Model bisnis berkelanjutan di kampus bertujuan untuk mengurangi ketergantungan pada biaya kuliah mahasiswa sebagai sumber utama pendanaan. Salah satu solusi efektif adalah pendekatan kemitraan penelitian berbasis triple-helix, yang melibatkan kolaborasi antara universitas, industri, dan pemerintah. Dalam model ini, universitas dapat mengembangkan penelitian aplikatif yang didanai oleh industri, dengan dukungan kebijakan dan insentif dari pemerintah.

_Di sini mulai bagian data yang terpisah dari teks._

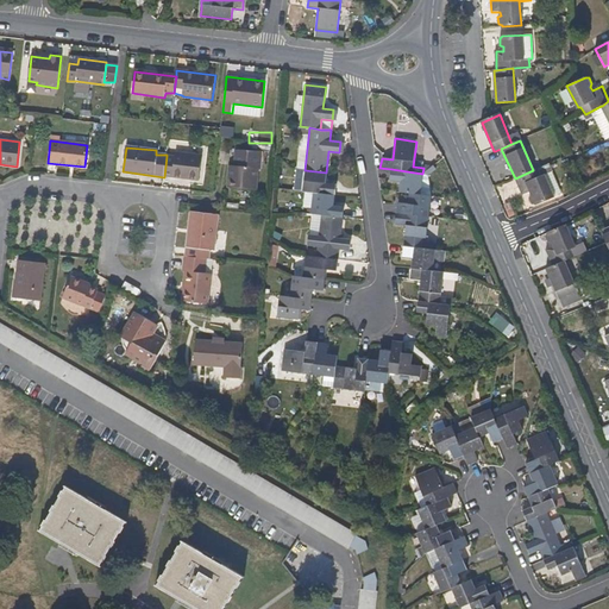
[(263,155),(238,151),(236,168),(233,168),(231,189),(256,193),(258,170),(261,170),(263,155)]
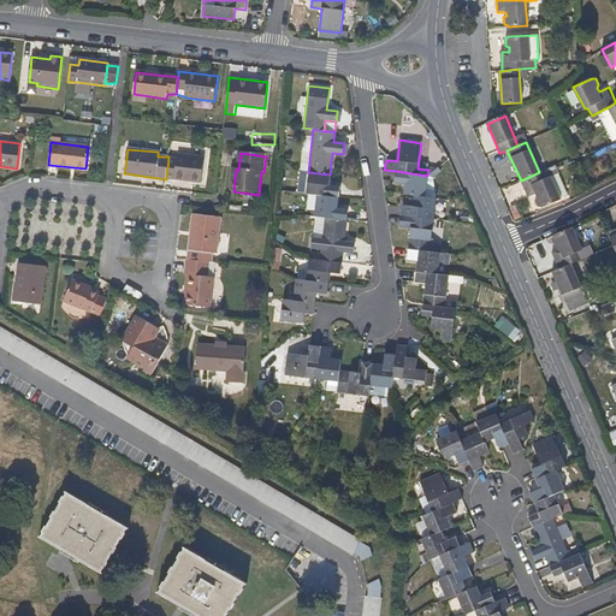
[(201,182),(205,158),(177,154),(177,159),(169,158),(166,179),(201,182)]
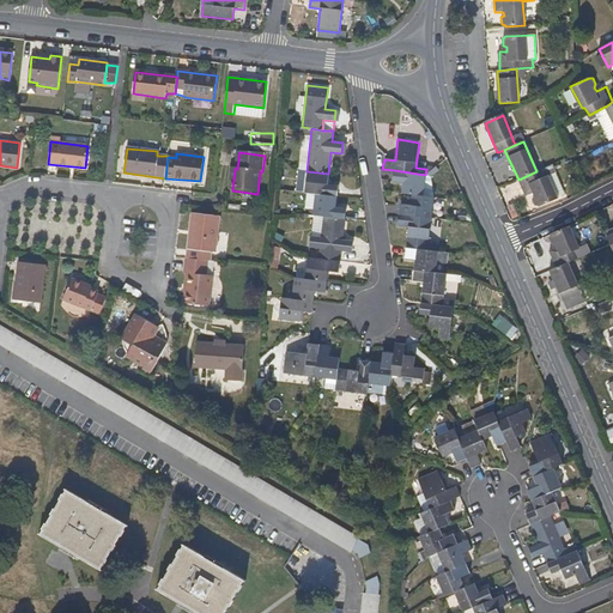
[(430,176),(430,173),(432,169),(426,169),(425,175),(423,196),(434,198),(430,176)]
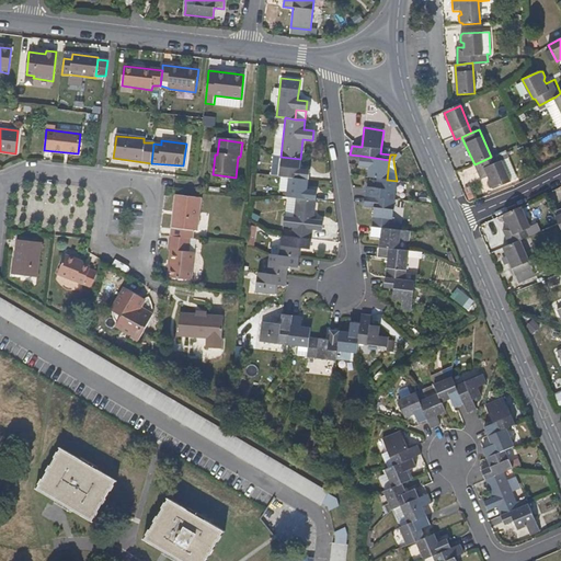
[(387,180),(389,160),(361,156),(359,165),(368,168),(367,178),(377,179),(387,180)]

Pendekatan ini tidak hanya memperkuat pendanaan kampus, tetapi juga mendorong inovasi, relevansi pendidikan dengan kebutuhan pasar, serta peningkatan kualitas akademik. Dengan model ini, kampus mampu mengelola dana secara lebih berkelanjutan tanpa membebani mahasiswa dengan biaya pendidikan yang tinggi.
Kemudian yang juga regulasi yang harus dilakukan oleh PTN yakni peningkatan transparansi digital. Sistem transparansi berbasis teknologi adalah alat efektif untuk mencegah manipulasi data dan pengelolaan anggaran di kampus. Dengan platform daring, masyarakat dapat memantau alokasi dan penggunaan dana secara real-time, memastikan akuntabilitas setiap keputusan keuangan.

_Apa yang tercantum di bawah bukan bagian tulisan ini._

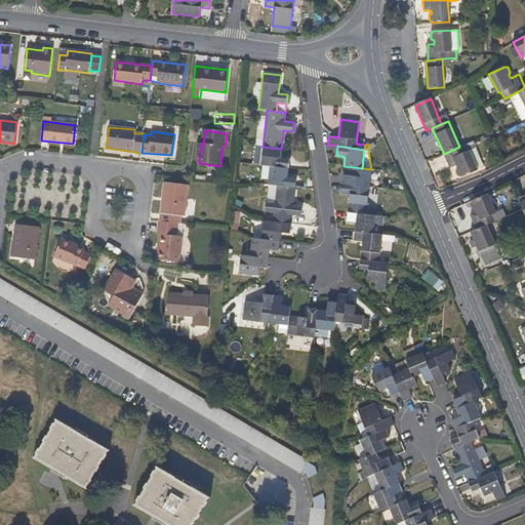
[(477,170),(469,151),(466,152),(462,146),(459,147),(444,154),(450,168),(456,165),(457,168),(455,171),(458,176),(460,176),(460,177),(477,170)]
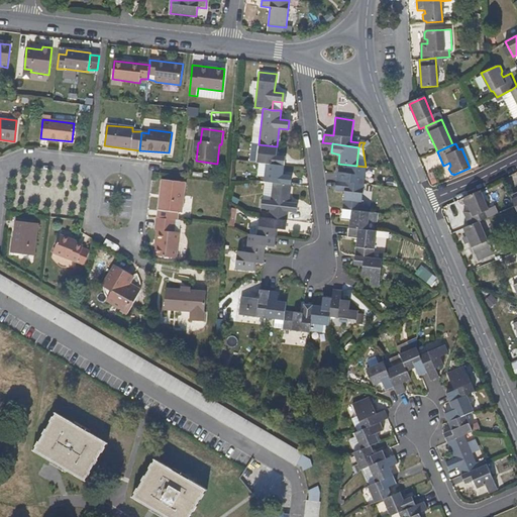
[(276,156),(277,146),(259,144),(256,163),(284,166),(285,157),(276,156)]
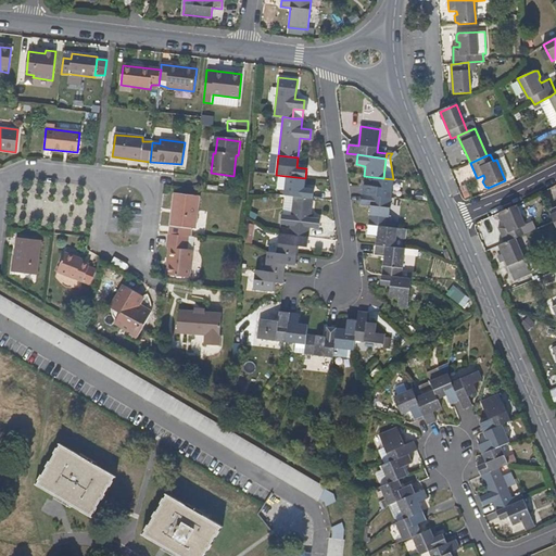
[(304,188),(305,178),(286,176),(283,196),(292,197),(312,199),(313,189),(304,188)]
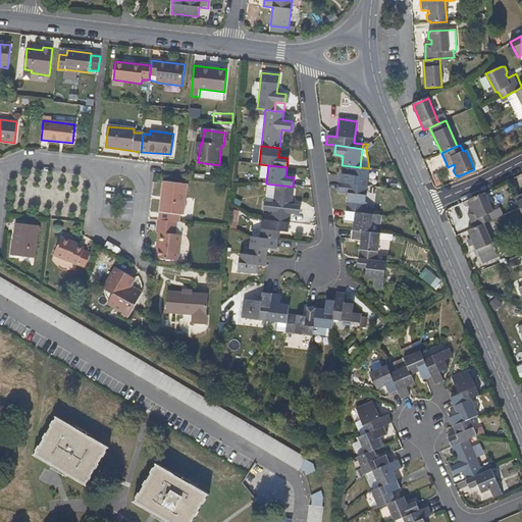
[(367,187),(369,168),(360,167),(351,166),(350,175),(341,174),(340,184),(367,187)]
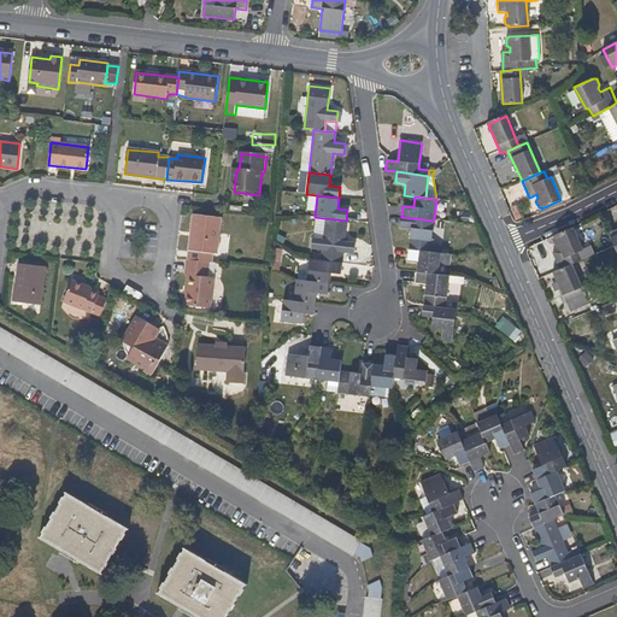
[(217,253),(221,217),(192,215),(191,233),(193,233),(191,250),(188,250),(187,259),(211,263),(212,253),(217,253)]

Penggunaan teknologi ini diharapkan akan semakin meningkatkan transparansi, mempermudah pengawasan publik, dan menutup celah praktik korupsi. Dengan pengelolaan yang lebih terbuka, kampus dapat membangun kepercayaan masyarakat serta menciptakan sistem keuangan yang lebih efisien dan terpercaya.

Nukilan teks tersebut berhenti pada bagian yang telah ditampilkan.